ミッキーマウスのプロレタリア宣言

ミッキーマウスのプロレタリア宣言

ミッキーマウスのプロレタリア宣言

1972年に渡辺克己が撮った、新宿二丁目のヌードスタジオ前の写真がある。その右手に映っているクリーニング屋が、平井玄の実家(正確にいうと実家の取り壊し中の仮店舗)なのだという。七十年代初頭の、まだ本格的にゲイ・タウンになっていなかった頃の二丁目と、その後平井がかかわることになる校正業のフリーター世界でうごめく「ネズミたち」、さらには山谷のおっさんたちの、ぐじゅぐじゅとした世界が、外れ者のプライドをもって語られる。
ただ、こうしたくだりはすごくいいのだが、もしこの本が『十三歳のハローワーク』にまじめに感動するような「よい子たち」に届けられようとしているなら――そうでないという可能性もあるが、だったらこのタイトルはなんだ――構成がまちがっている。
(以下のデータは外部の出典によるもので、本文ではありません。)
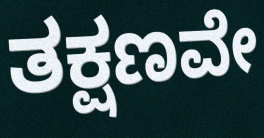
ತಕ್ಷಣವೇ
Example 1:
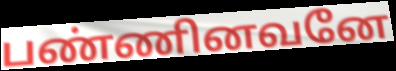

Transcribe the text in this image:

பண்ணினவனே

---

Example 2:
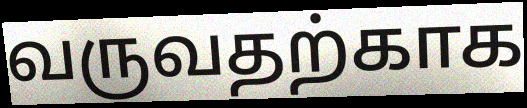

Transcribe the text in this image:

வருவதற்காக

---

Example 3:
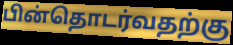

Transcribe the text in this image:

பின்தொடர்வதற்கு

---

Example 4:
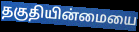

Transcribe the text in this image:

தகுதியின்மையை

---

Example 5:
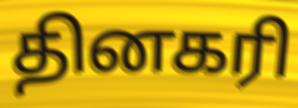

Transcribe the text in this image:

தினகரி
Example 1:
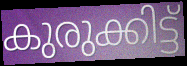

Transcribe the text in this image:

കുരുക്കിട്ട്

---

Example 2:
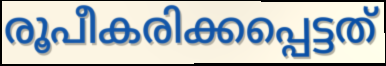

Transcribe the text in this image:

രൂപീകരിക്കപ്പെട്ടത്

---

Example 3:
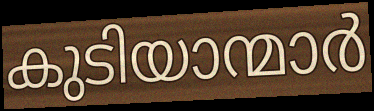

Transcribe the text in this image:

കുടിയാന്മാർ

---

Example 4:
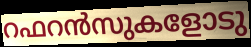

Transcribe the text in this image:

റഫറൻസുകളോടു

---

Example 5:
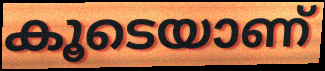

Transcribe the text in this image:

കൂടെയാണ്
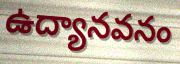
ఉద్యానవనం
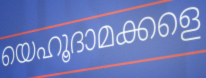
യെഹൂദാമക്കളെ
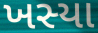
ખસ્યા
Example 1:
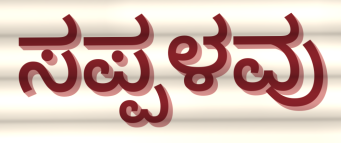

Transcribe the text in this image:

ಸಪ್ಪಳವು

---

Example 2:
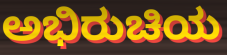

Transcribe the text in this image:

ಅಭಿರುಚಿಯ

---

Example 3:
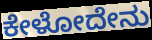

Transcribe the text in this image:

ಕೇಳೋದೇನು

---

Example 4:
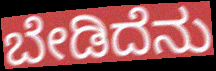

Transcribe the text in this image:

ಬೇಡಿದೆನು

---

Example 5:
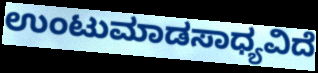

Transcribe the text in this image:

ಉಂಟುಮಾಡಸಾಧ್ಯವಿದೆ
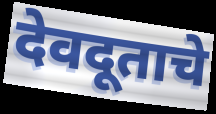
देवदूताचे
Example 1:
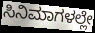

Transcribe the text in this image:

ಸಿನಿಮಾಗಳಲ್ಲೇ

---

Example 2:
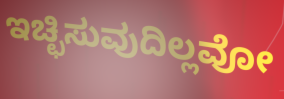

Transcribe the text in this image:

ಇಚ್ಛಿಸುವುದಿಲ್ಲವೋ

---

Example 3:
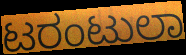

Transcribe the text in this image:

ಟರಂಟುಲಾ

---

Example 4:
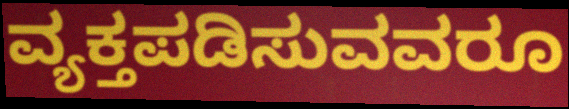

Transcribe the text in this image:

ವ್ಯಕ್ತಪಡಿಸುವವರೂ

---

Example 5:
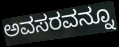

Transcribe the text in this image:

ಅವಸರವನ್ನೂ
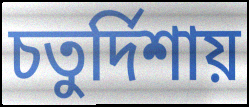
চতুর্দিশায়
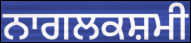
ਨਾਗਲਕਸ਼ਮੀ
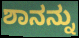
ಶಾನನ್ನು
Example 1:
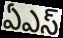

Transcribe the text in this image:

ఏఎస్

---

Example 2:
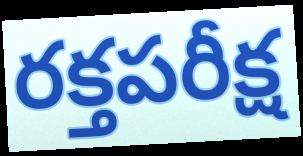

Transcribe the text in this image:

రక్తపరీక్ష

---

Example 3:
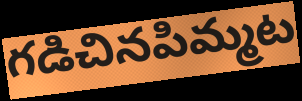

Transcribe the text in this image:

గడిచినపిమ్మట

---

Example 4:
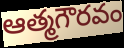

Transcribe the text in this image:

ఆత్మగౌరవం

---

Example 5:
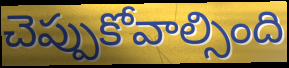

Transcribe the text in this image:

చెప్పుకోవాల్సింది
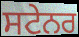
ਸਟੇਨਰ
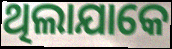
ଥିଲାଯାକେ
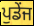
ਪੁਡੇਂਜ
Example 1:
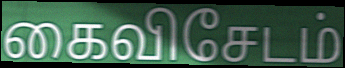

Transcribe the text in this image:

கைவிசேடம்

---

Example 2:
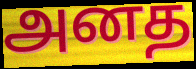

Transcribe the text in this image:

அனத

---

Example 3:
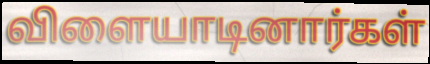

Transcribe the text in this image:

விளையாடினார்கள்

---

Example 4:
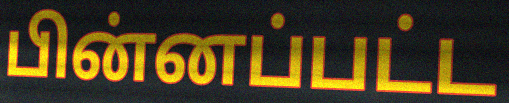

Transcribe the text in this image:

பின்னப்பட்ட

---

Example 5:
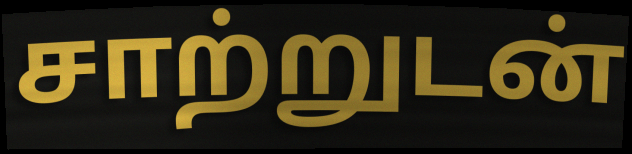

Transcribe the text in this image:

சாற்றுடன்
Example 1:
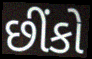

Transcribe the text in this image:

新宿風俗街に響くあさま山荘のラジオニュースは、冒頭でなく後半におかれるべきだ。若い(しばしば自分ではそうと意識しない)ネズミたちは、この冒頭をたんに他人事としてうけとるだろうから。
そういえば「授業中はともかく、昼休みに不協和音のCDをかけないでください、不愉快です」という苦情を学生からうけたことがある。去年の文学理論の授業は3限だったので、早めに行ってビデオの頭出しなどをする習慣で、たいがい授業前になにか音か映像を流していたのだ。文句を言われた「不協和音」は、他ならぬアルバート・アイラー『ゴースト』。正直、「ざまあみろ」としか思わなかったが、教員としてはあれこれ考えるところ。文句を言ってきた学生は、路上演奏も不快に思うんだろうか。それとも「不協和音」だからいけないのか。どっちにしても無理やり聞かせられるのが不快だと、それに文句をつけるのが当然の権利だと考える奴に、無理やりなにかを聞かせるべきなのか。それとも「授業」という限られた空間を使えば、無理やりではないことになるのか、などとミドルクラス教員は思案するわけだ。